22 May 2014
Revenues down nearly 40 per cent year-on-year for the New Jersey optics firm.
US-based Inrad Optics has reported a sharp decline in sales and a much wider loss for the opening quarter of 2014, as it battles to cut operating costs.
Revenues for the three months ended March 31 came in at only $1.9 million, down 38 per cent on the same period in 2013, a result of lower sales to a single major defense customer and a more widespread decline in demand across customers in academic laboratories.
“Sales of optical components decreased by 35 per cent while sales of laser devices/instrumentation products decreased by 44.3 per cent for the three months ended March 31, 2014 compared with the three months ended March 31, 2013,” announced Inrad in its filing with the Securities & Exchange Commission (SEC).

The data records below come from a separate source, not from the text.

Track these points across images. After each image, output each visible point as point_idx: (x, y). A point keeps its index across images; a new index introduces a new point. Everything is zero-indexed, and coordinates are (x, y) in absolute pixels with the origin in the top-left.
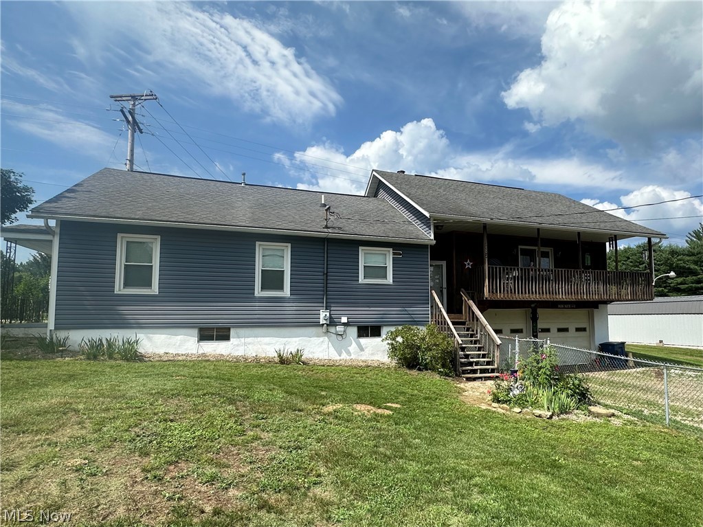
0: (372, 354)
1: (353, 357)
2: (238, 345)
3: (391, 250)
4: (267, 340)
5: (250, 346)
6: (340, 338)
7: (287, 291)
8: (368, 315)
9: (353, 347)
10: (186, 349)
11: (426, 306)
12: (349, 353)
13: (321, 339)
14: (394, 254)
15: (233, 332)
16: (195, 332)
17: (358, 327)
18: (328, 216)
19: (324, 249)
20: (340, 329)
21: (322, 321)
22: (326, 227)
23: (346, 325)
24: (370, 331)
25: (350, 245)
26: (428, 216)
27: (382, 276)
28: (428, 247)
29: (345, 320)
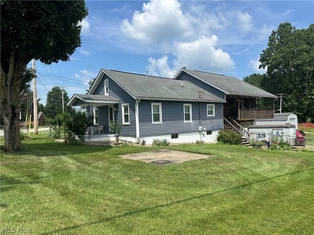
0: (210, 140)
2: (181, 139)
6: (203, 135)
7: (191, 120)
8: (210, 127)
9: (206, 138)
10: (170, 141)
11: (222, 123)
13: (199, 136)
14: (215, 106)
15: (179, 135)
16: (171, 135)
17: (207, 131)
18: (200, 94)
19: (199, 105)
20: (204, 132)
21: (200, 130)
22: (200, 98)
23: (205, 131)
24: (209, 133)
25: (205, 104)
26: (229, 94)
27: (212, 114)
28: (224, 103)
29: (205, 129)
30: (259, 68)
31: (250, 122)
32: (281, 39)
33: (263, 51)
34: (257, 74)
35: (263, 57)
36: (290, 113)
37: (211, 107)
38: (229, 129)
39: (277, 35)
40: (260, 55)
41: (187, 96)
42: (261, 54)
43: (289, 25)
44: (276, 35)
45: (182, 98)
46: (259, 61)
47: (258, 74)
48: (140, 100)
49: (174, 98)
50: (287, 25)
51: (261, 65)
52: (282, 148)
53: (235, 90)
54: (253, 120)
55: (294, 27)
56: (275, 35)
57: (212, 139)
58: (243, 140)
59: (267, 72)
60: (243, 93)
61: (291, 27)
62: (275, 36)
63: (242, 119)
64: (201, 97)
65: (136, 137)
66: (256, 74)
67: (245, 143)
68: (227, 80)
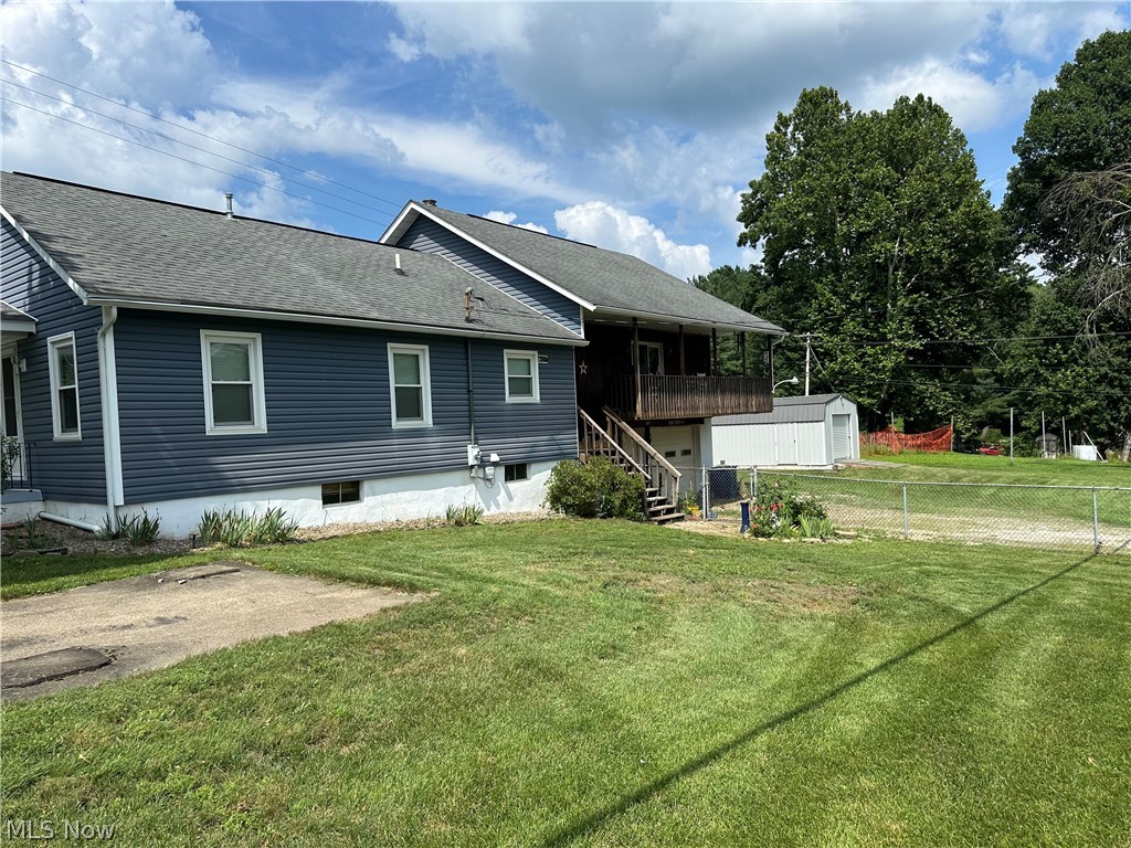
0: (521, 504)
1: (503, 510)
2: (374, 507)
3: (536, 353)
4: (407, 495)
5: (388, 507)
6: (488, 484)
7: (427, 420)
8: (516, 447)
9: (502, 498)
10: (309, 520)
11: (573, 431)
12: (497, 505)
13: (468, 488)
14: (541, 359)
15: (366, 487)
16: (318, 491)
17: (506, 467)
18: (471, 304)
19: (467, 353)
20: (490, 470)
21: (471, 461)
22: (468, 320)
23: (495, 464)
24: (516, 471)
25: (493, 347)
26: (592, 308)
27: (529, 392)
28: (579, 349)
29: (494, 457)
30: (739, 245)
31: (688, 428)
32: (805, 146)
33: (751, 185)
34: (734, 268)
35: (752, 205)
36: (834, 395)
37: (525, 364)
38: (598, 453)
39: (795, 130)
40: (741, 199)
41: (407, 308)
42: (743, 196)
43: (832, 96)
44: (791, 129)
45: (375, 315)
46: (739, 220)
47: (738, 268)
48: (114, 311)
49: (331, 311)
50: (826, 95)
51: (745, 233)
52: (794, 529)
53: (622, 298)
54: (701, 421)
55: (846, 104)
56: (787, 126)
57: (529, 497)
58: (653, 499)
59: (763, 260)
60: (654, 310)
61: (838, 102)
62: (785, 134)
63: (652, 415)
64: (473, 315)
65: (105, 503)
66: (730, 269)
67: (659, 511)
68: (601, 264)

As a result of that and its relatively high level of fixed costs, the company reported a negative gross margin for the latest quarter, and losses widened significantly to $875,000 (from $169,000 a year ago).

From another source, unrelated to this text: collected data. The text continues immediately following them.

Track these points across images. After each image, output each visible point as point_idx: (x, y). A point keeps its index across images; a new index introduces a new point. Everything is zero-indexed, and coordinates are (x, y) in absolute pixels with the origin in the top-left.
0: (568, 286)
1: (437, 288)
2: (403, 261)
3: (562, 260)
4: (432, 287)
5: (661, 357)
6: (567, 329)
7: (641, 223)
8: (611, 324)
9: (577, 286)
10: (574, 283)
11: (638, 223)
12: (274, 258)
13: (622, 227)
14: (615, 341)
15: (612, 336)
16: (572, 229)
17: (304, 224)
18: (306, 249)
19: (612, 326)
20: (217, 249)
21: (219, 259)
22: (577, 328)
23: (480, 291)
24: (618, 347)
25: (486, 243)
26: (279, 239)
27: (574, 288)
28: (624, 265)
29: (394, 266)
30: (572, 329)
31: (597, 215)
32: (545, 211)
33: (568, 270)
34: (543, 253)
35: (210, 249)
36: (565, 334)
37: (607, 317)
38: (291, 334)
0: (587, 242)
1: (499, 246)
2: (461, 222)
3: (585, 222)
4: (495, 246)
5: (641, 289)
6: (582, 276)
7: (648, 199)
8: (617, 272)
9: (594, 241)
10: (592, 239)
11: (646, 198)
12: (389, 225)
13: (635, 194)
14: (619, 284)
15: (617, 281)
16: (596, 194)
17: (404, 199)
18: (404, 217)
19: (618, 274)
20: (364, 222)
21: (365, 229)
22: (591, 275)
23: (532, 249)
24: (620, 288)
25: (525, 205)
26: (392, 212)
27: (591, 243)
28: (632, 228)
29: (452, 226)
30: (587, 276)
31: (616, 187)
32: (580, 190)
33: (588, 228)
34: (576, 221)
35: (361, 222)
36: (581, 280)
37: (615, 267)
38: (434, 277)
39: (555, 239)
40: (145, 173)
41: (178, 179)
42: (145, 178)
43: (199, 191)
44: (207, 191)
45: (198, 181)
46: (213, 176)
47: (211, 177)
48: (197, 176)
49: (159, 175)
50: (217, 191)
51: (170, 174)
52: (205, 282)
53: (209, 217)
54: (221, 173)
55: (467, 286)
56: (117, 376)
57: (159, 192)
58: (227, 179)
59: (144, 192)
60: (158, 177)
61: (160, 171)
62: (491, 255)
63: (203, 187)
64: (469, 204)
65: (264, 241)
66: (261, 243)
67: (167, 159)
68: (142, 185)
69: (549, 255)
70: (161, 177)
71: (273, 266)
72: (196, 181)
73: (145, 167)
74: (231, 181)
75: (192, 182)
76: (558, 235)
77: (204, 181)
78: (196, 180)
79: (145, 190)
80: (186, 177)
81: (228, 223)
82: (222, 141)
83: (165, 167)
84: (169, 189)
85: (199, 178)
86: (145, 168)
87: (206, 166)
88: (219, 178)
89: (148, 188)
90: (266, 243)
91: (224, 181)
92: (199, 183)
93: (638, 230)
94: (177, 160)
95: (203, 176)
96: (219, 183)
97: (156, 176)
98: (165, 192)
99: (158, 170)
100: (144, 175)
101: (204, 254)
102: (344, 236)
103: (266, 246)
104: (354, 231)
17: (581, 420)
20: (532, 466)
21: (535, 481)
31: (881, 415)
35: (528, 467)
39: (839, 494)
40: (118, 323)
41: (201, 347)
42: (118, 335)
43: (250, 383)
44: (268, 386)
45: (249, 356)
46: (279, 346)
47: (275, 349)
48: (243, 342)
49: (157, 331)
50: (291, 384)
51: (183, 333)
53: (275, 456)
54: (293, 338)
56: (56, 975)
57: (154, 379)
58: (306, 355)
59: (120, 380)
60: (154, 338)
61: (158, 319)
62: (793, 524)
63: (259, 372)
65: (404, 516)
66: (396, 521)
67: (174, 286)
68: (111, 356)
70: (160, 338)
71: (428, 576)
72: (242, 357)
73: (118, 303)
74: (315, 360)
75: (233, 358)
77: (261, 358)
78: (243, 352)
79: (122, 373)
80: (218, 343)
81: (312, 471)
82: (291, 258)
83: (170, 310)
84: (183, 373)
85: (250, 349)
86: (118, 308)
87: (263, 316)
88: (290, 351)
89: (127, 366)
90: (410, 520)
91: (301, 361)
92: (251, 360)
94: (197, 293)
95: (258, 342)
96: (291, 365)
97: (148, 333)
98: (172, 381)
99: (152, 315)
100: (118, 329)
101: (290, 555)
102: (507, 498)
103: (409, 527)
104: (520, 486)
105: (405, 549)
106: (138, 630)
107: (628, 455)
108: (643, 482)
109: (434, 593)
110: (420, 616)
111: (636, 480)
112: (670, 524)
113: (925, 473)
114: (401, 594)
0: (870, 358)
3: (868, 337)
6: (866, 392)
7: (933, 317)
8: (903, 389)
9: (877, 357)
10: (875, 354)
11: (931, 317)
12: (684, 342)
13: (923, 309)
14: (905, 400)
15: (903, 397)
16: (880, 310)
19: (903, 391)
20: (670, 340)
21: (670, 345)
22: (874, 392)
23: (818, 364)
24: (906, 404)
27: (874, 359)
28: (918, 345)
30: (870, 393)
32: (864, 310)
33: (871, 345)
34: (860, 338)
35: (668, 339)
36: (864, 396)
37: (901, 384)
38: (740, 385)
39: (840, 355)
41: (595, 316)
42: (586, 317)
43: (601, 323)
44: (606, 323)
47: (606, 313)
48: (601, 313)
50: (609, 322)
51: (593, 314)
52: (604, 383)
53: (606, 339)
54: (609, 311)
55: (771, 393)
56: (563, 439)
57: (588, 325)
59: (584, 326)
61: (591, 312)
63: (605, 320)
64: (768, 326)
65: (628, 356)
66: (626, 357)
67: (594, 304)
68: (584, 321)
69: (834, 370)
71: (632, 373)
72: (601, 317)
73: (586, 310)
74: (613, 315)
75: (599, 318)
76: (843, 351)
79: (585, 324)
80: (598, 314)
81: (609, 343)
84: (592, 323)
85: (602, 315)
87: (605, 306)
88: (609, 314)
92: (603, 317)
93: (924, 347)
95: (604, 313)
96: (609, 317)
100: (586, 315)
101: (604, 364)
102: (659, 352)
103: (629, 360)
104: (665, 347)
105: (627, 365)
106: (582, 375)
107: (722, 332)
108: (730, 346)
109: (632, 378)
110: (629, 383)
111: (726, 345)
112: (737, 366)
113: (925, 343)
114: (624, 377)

That has hit the Northvale, New Jersey, firm’s cash position – it now lists $2 million in cash assets on its balance sheet, down from $2.45 million at the end of December. In 2012, Inrad extended the maturity date of $2.5 million in convertible promissory notes held by a company called Clarex Ltd to April 1, 2015. Those notes bear interest at a rate of 6 per cent.
On the positive side, increased shipments for laser systems and process control and metrology markets partially offset the overall decline, while the closure of Inrad’s Sarasota, Florida, metal optics facility at the end of March should result in some cost savings that will help improve the gross margin figure.

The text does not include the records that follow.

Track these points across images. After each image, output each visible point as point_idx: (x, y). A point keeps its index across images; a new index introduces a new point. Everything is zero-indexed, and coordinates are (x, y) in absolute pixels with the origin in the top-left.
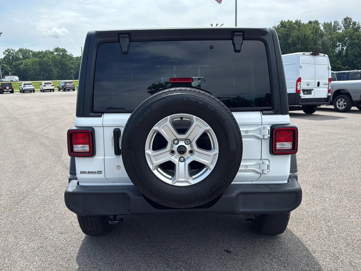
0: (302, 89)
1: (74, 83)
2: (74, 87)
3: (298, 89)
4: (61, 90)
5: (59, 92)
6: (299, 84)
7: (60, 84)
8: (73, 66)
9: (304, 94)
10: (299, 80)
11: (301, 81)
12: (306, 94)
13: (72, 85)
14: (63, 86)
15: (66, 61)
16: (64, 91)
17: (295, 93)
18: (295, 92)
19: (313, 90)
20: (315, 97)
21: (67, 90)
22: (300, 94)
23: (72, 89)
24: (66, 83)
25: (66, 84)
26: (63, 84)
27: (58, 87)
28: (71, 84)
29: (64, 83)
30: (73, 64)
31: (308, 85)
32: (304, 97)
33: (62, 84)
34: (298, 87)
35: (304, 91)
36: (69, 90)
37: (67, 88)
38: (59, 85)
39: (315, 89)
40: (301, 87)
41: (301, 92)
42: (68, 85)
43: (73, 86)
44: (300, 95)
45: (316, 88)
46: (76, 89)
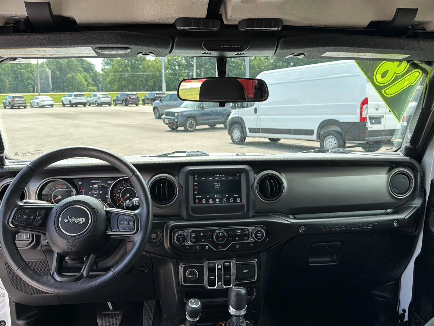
0: (369, 116)
1: (25, 98)
2: (26, 104)
3: (363, 116)
4: (7, 108)
5: (5, 109)
6: (365, 108)
7: (6, 99)
8: (31, 75)
9: (372, 123)
10: (365, 102)
11: (369, 103)
12: (374, 124)
13: (22, 101)
14: (10, 102)
15: (22, 69)
16: (12, 108)
17: (359, 123)
18: (358, 121)
19: (383, 117)
20: (386, 129)
21: (17, 107)
22: (367, 124)
23: (23, 106)
24: (14, 97)
25: (14, 99)
26: (10, 100)
27: (3, 103)
28: (22, 99)
29: (11, 98)
30: (31, 73)
31: (377, 109)
32: (372, 128)
33: (8, 98)
34: (363, 113)
35: (371, 118)
36: (19, 108)
37: (15, 105)
38: (4, 100)
39: (387, 116)
40: (367, 112)
41: (368, 120)
42: (17, 101)
43: (24, 102)
44: (367, 126)
45: (388, 114)
46: (28, 106)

At $2.5 million, bookings in the first quarter of 2014 were also up sharply on the same period last year, thanks to orders from what the company calls a “key defense prime contractor” and two key semiconductor customers.
CEO Amy Eskilson said that she remained “cautiously optimistic” despite the latest results: "Our Q1 bookings were higher than anticipated, and quote activity was also higher compared with the first quarter of 2013,” she noted.
“We continue to add customers and replace legacy, end-of-lifecycle programs with new orders. I am also happy to report that our Sarasota consolidation remains on schedule and on budget. The benefits of that effort will be manifest in the coming months.”
Overall annual reductions in operational costs as a result of the Sarasota closure could be as high as $1 million, reported the firm in a May 15 filing with the SEC.
In a letter to shareholders earlier this month, Eskilson admitted that the company’s performance during 2013 “clearly did not meet our expectations”, as bookings slumped by one-fifth compared with the prior year. She explained that Inrad had suffered as a result of US federal government budget sequestration in March 2013, which effectively halved orders for its metal optics components.
“Positive transformational change and growth is never easy, but our marketplace demands it,” wrote the CEO. “The challenge ahead is significant…we are building a leaner and smarter business.”